Purpose and Features

The primary objectives include providing source code hosting for core components like GTK, GNOME Shell, GStreamer, Tracker, and Evolution; enabling issue tracking aligned with workflows used by GNOME Foundation maintainers; and offering CI/CD pipelines similar to those used by Debian, Fedora Project, and OpenWrt. Feature-wise the instance offers merge requests, labels, milestones, and protected branches patterned after systems in KDE, LLVM, and Mesa; integrated CI runners comparable to Jenkins and Travis CI; code review tools influenced by Gerrit and Phabricator; and artifact storage strategies inspired by PyPI, npm, and CRAN. The platform also supports internationalization workflows used by TranslateWiki, localization coordination similar to Weblate, and release management practices seen in GNOME Release Team and distribution trackers like Debian Release Team.

Infrastructure and Architecture

Architecturally the instance uses GitLab Community Edition components deployed on virtualized and containerized infrastructure paralleling deployments by Kubernetes clusters managed with tools akin to Ansible, Terraform, and Helm. Storage and backup strategies draw on patterns from Ceph, GlusterFS, and BorgBackup deployments used by organizations such as CERN, CERN, and NASA. Authentication integrates federated identity approaches using OpenID Connect, OAuth 2.0, and LDAP directories comparable to setups at Red Hat and SUSE, optionally interoperating with single sign-on systems like GNOME Single Sign-On and identity providers used by GNOME Foundation sponsors. Monitoring and observability pair Prometheus metrics with Grafana dashboards, and logging pipelines follow architectures implemented by Elastic stacks and Fluentd patterns common in large-scale open source infrastructures.

Projects and Hosted Repositories

The instance hosts canonical repositories for core projects such as GTK, GNOME Shell, GLib, GIO, GStreamer, GNOME Builder, and GNOME Web alongside auxiliary projects maintained by organizations like Red Hat, SUSE, Canonical, Collabora, Purism, and community teams associated with Outreachy and Google Summer of Code. It also mirrors and coordinates with ecosystems including Flatpak, PipeWire, Polkit, DConf, and desktop integration projects used by Fedora Project, Debian, and Ubuntu. Notable hosted modules include bindings and language bindings contributed by communities around Python, Rust, C, and C++ used by projects such as LibreOffice, Inkscape, and Blender when integration touches GNOME technologies.

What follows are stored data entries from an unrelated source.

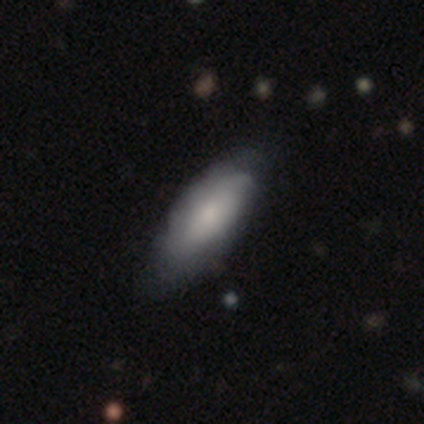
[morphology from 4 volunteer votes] Volunteers were most divided on "smooth or featured" (2-way tie): smooth: 50%, featured or disk: 50%, star or artifact: 0%. More confident: how rounded — in between (100%); merging — minor disturbance (50%).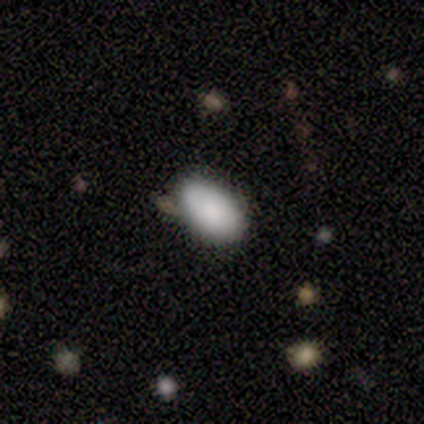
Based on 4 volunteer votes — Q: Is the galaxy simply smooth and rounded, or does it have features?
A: smooth — 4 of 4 (100%).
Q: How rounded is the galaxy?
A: in between — 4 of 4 (100%).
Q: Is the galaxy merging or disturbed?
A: none — 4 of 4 (100%).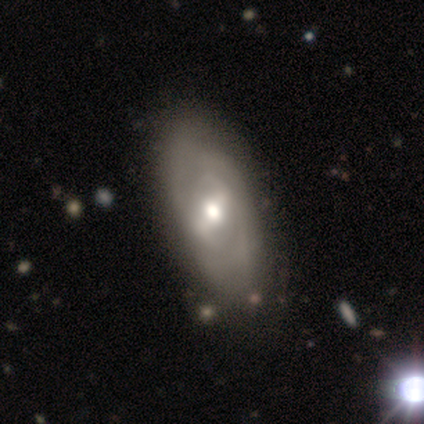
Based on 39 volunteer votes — Morphology: type=featured or disk (69%); edge-on=no (100%); bar=strong (56%); spiral arms=yes (70%); winding=medium (53%); arm count=2 (53%); bulge=moderate (67%); merging=none (58%).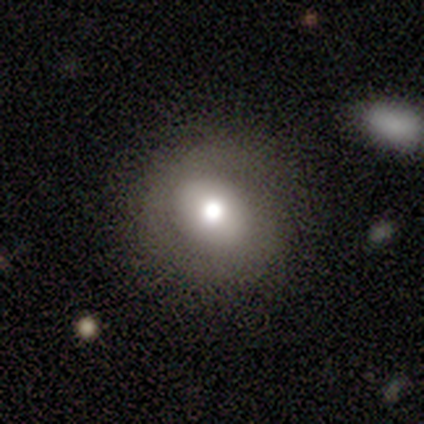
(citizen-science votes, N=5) smooth-or-featured: smooth: 40% (tied) | star or artifact: 40% (tied) | featured or disk: 20%
  how-rounded: round: 100% | in between: 0% | cigar-shaped: 0%
  merging: none: 67% | minor disturbance: 33% | major disturbance: 0% | merger: 0%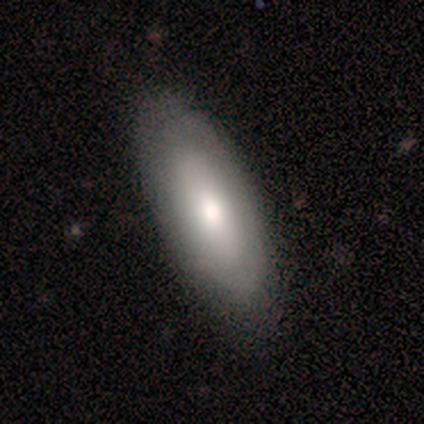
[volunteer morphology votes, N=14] Overall: smooth (71%). How rounded: in between (80%). Merging: none (79%).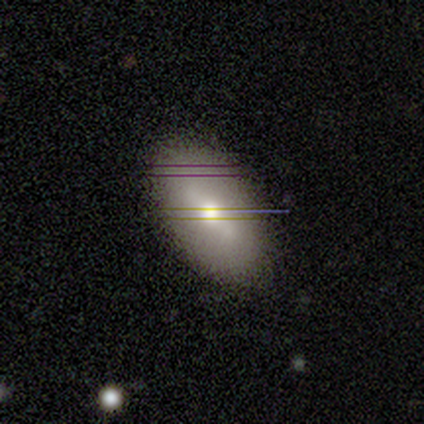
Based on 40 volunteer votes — This is possibly a featured or disk galaxy (48%). It is likely not viewed edge-on (79%). Bar: possibly strong (53%). Spiral arm pattern: clearly no (80%). Central bulge: likely moderate (60%). Merging: likely none (74%).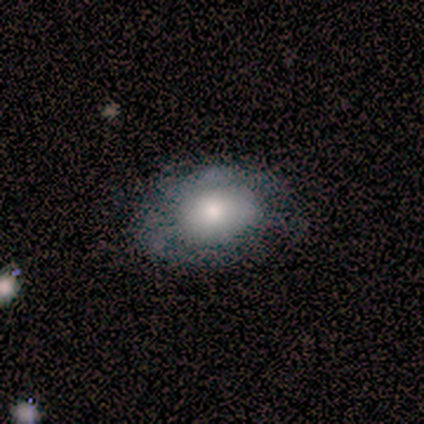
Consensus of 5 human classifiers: A smooth galaxy with no disk features (80%) that is in between round and cigar-shaped (100%). Merging: none (100%).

Governance and Access Policies

Access control and governance follow models inspired by the GNOME Foundation board, contributor covenant norms similar to those at Python Software Foundation, and code of conduct frameworks used by Mozilla Foundation and Mozilla. Repository permissions, merge request workflows, and release tagging practices reflect policies seen in KDE, Debian, and LibreOffice governance. The instance enforces licensing compatibility checks referencing licenses from GPL, MIT License, and LGPL to align with legal guidance from organizations like the Software Freedom Conservancy and Free Software Foundation. Administrative policies are influenced by transparency practices established by Linux Foundation and community moderation approaches comparable to Wikipedia editorial governance.

Integration with GNOME Ecosystem

The platform integrates with continuous delivery and packaging pipelines used by Flatpak, OSTree, GNOME Continuous, and distribution packaging teams at Debian, Fedora Project, and openSUSE. It interoperates with infrastructure for translations used by TranslateWiki and Weblate, release coordination channels employed during GUADEC and GNOME Release Team planning, and documentation systems like GNOME Wiki, DocBook, and Read the Docs workflows. The instance also plugs into community engagement and outreach programs exemplified by Outreachy, Google Summer of Code, and mentorship networks run by the GNOME Foundation and partner organizations.